*Excerpt provided*
⁂

Shuddhashar
- Founded: 2004
- Headquarters: Norway

= Shuddhashar =

Bangladeshi publishing house

Shuddhashar is an exiled Bangladeshi publishing house currently based in Norway. Shuddhashar received the 2016 Jeri Laber International Freedom to Publish Award, given to publishers outside the United States who demonstrate courage despite restrictions on freedom of expression.

== History ==
Shuddhashar was founded as a literary and cultural magazine in 1990 before transforming into a publishing house in the early 2000s. It aims to provide a platform for progressive ideas and critical thinking and publishes books on a wide gamut of topics, including literature, art, culture, politics, social justice, women's rights, and LGBT rights. In 2013, Shuddhashar was awarded the Bangla Academy Shahid Munir Chowdhury Award. On 31 October 2015, assailants armed with guns and machetes stormed into the Shuddhashar office, intending to kill its publisher, Ahmedur Rashid Chowdhury; however, he survived despite sustaining injuries together with writer Randipam Basu, and blogger Tarek Rahim. Ansar Al Islam, an offshoot of Al-Qaeda in the Indian Sub-continent (AQIS), claimed responsibility for the attack. After his release from the hospital, Ahmedur was forced into exile with his family and eventually found refuge in Norway in February 2016. Shuddhashar resumed its operations as an online magazine and publication in 2017.

⁂

*Data extract*
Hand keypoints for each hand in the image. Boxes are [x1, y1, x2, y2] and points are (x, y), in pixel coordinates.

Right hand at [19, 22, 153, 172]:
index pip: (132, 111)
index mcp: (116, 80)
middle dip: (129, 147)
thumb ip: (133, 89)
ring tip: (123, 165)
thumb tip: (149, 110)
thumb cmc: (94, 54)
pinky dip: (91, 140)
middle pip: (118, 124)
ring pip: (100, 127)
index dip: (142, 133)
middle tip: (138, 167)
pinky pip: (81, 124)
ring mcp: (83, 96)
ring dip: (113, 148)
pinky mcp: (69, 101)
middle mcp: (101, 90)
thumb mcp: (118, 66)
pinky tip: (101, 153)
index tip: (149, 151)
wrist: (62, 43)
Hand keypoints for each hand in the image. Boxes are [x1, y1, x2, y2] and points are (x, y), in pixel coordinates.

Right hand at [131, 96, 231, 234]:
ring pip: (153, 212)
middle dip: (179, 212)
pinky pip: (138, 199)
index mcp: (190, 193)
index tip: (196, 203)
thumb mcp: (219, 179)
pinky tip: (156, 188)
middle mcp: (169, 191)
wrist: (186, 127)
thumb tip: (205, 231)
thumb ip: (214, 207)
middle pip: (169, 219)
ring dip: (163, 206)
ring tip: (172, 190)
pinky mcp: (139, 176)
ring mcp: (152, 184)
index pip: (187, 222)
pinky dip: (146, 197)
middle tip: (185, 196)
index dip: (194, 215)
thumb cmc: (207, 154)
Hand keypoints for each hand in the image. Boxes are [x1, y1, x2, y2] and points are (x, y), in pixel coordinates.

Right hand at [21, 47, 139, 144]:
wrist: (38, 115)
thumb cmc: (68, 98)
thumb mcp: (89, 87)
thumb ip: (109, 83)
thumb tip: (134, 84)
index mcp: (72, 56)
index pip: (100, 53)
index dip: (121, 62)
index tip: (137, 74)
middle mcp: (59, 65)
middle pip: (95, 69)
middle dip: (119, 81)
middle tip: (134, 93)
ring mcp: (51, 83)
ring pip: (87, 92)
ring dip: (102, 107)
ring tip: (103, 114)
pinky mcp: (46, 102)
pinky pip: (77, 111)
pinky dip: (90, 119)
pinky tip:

⁂

*What needs to be done*
From the Shuddhashar text, copy the passage that begins at the words "Shuddhashar is an" and stops after "freedom of expression.", swapping "Norway" for "Germany".

*Completed exercise*
Shuddhashar is an exiled Bangladeshi publishing house currently based in Germany. Shuddhashar received the 2016 Jeri Laber International Freedom to Publish Award, given to publishers outside the United States who demonstrate courage despite restrictions on freedom of expression.